Liam (Roberto Aguire) surprises Aria (Lucy Hale) in Rosewood and Aria admits to Liam the truth about Ezra's new book after he reveals to her the writing is too similar to her own. Alison (Sasha Pieterse) explains to Spencer that she and Elliott (Huw Collins) are more than just friends, but they cannot reveal their relationship as it would be deemed "inappropriate". Spencer confronts Mona (Janel Parrish), who tells her that she had Yvonne leave her phone on purpose because she wanted Spencer to find the file. Emily (Shay Mitchell) is devastated when she discovers that her eggs have been destroyed, as well as countless others, after a freezer "malfunctioned", but she believes that the new 'A' had something to do with it.

Detective Tanner (Roma Maffia) tells Emily she finds it suspicious that homicides only occur when the girls are in town and reveals her intentions of digging deeper into the murder of Charlotte DiLuarentis.
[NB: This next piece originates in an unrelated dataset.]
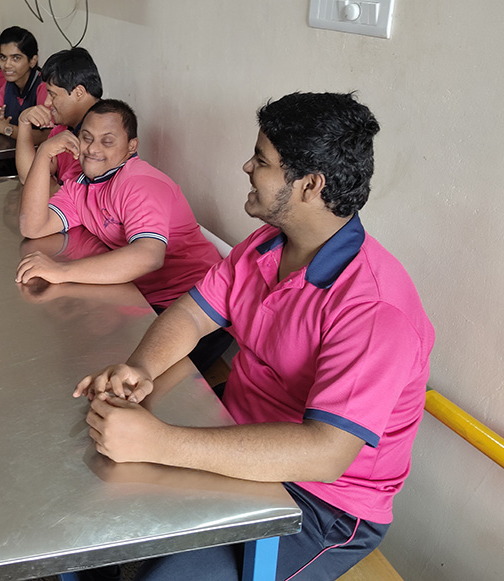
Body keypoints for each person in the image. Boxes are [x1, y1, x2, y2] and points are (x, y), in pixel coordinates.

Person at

Hanna, Emily and Aria investigate the mysterious alleyway to which the ladder in Sara's room leads to and uncover a secret passage that leads to somewhere out the back of the hotel. Ezra (Ian Harding) returns and reveals to Aria that the night of Charlotte's death, he saw Aria's parents who asked him not to tell her that they were getting close again and after a few drinks, he went home, stating his innocence. He also gives Aria the next three chapters of his book which incidentally she has already written for him. The episode ends with Spencer discovering Melissa's suitcase is broken with the missing part matching the description of the alleged murder weapon.

== Production ==
"Where Somebody Waits for Me" was written and directed by Joseph Dougherty. The title of the episode was revealed by Lisa Cochran-Neilan on August 15, 2015, through Instagram. Filming began on August 11, 2015, and wrapped on August 19, 2015. Some stills and the official synopsis of the episode were released on January 26, 2016.

== Reception ==

=== Ratings ===
"Where Somebody Waits for Me" premiered on February 16, 2016 on Freeform to an audience of 1.36 million views, up from the previous episode, which had 1.22 million views. The episode garnered a 0.7 in the adults 18-49 demographic, also up from the previous episode, which had a 0.6 in the 18-49 demo.

=== Reviews ===
Jeremy Rodriguez from The Young Folks panned the episode and went on to say that "a better title would have been “Where Somebody Waits for Me to Become the Show People Fell In Love With Six Years Ago.” Paul Dailly from TV Fanatic echoed the same sentiments and described it as a "terrible installment of this Freeform drama." He continued to say that "it feels like we are building towards some sort of conclusion, and it probably won't be a satisfying one." Gavin Hetherington of SpoilerTV noted the building tension, but still criticised the episode for its pace, saying "we are still finding ourselves in a bit of a little liar limbo - the episodes are good, but they're not pushing past it, and only remain good. I want excellent.". He did praise several moments, such as Tanner's return and Caleb's confrontation to Mona. Isabella Biedenharn from Entertainment Weekly was just as disappointed with its pacing, calling it a "a slow episode. Evil Emoji seems to have overreacted a bit on the egg front, there’s a new potential murder weapon (which seems less scary than a golf club, but okay), and the lovemaking between the ladies and their fellas continues to scream, “They’re not in high school anymore, remember?!” Mark Trammell, a writer for "TV Equals", thought while the episode had its moments such as, "Tanner wreaking havoc on the girls’ lives yet again", proclaimed that the episode "on the whole, it was all kind of meh." Caroline Preece from Den of Geek defended the episode, stating how " this a set-up season, and it's got a huge amount to do in a short space of time. I'm cutting it some slack but, as ever, enjoying the ride all the same."